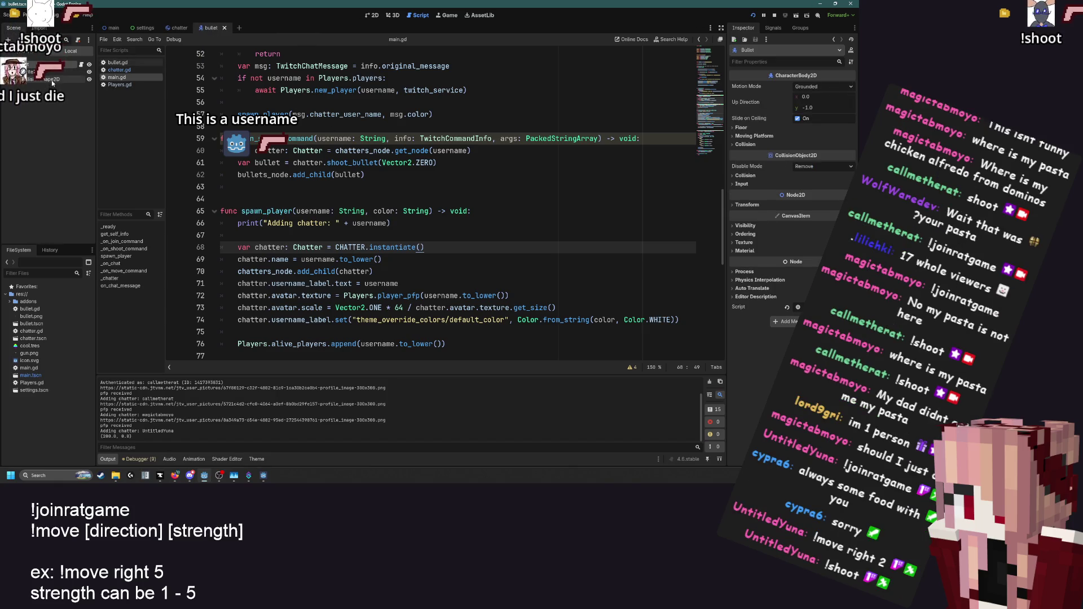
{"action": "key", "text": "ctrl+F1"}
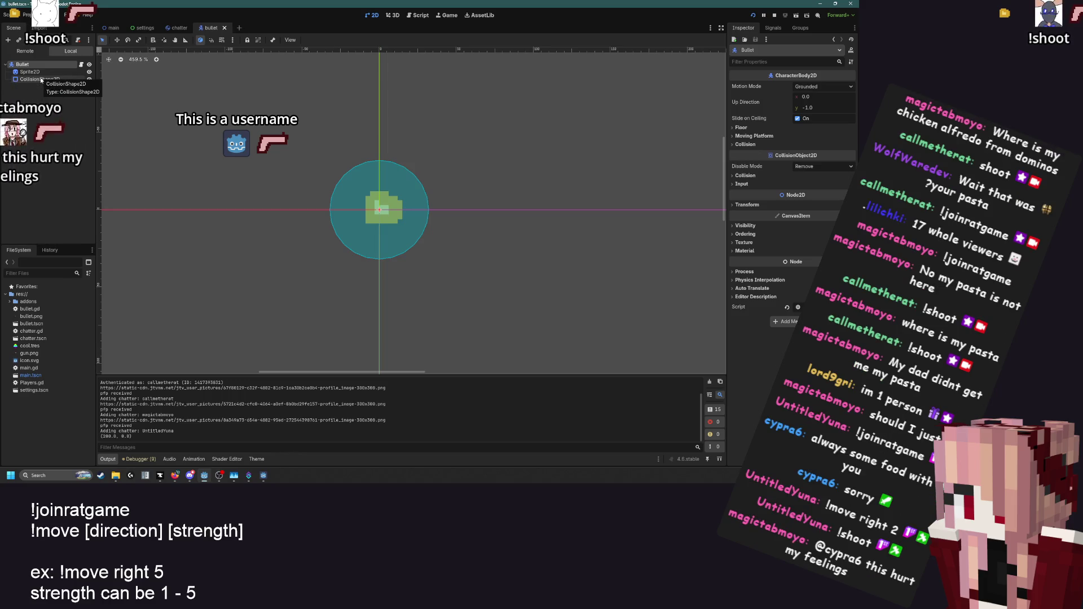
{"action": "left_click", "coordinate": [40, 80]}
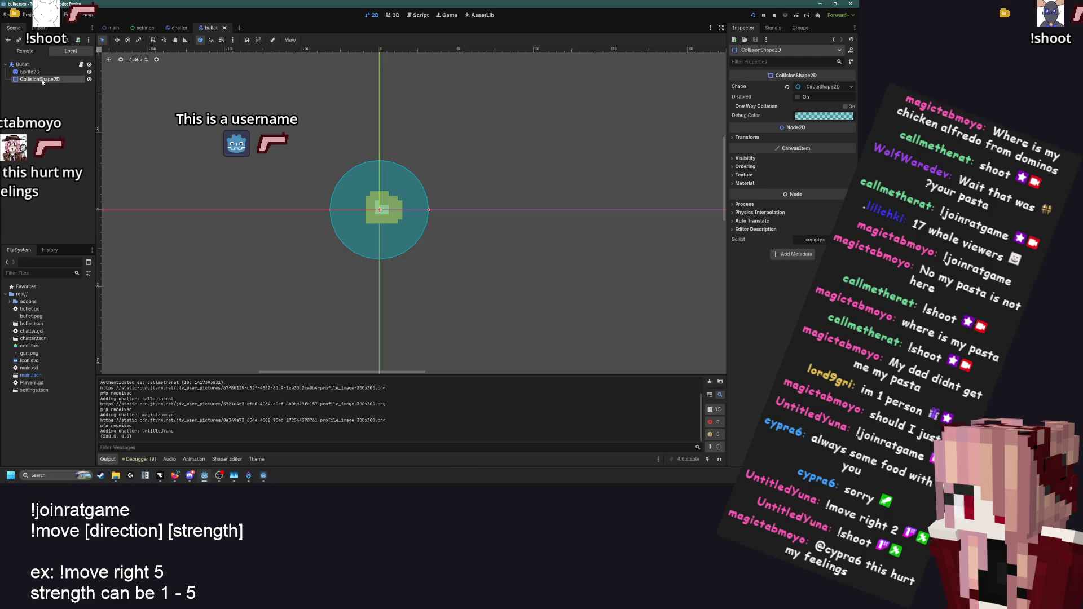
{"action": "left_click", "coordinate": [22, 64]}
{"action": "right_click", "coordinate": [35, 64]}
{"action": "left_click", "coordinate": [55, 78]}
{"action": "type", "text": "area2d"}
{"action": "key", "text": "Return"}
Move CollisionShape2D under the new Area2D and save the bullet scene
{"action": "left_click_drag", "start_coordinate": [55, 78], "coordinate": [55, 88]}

- [Required action]
With the images excluded, output every record verbatim.

- [Response box]
{"action": "key", "text": "ctrl+F1"}
{"action": "left_click", "coordinate": [40, 80]}
{"action": "left_click", "coordinate": [22, 64]}
{"action": "right_click", "coordinate": [35, 64]}
{"action": "left_click", "coordinate": [55, 78]}
{"action": "type", "text": "area2d"}
{"action": "key", "text": "Return"}
Move CollisionShape2D under the new Area2D and save the bullet scene
{"action": "left_click_drag", "start_coordinate": [55, 78], "coordinate": [55, 88]}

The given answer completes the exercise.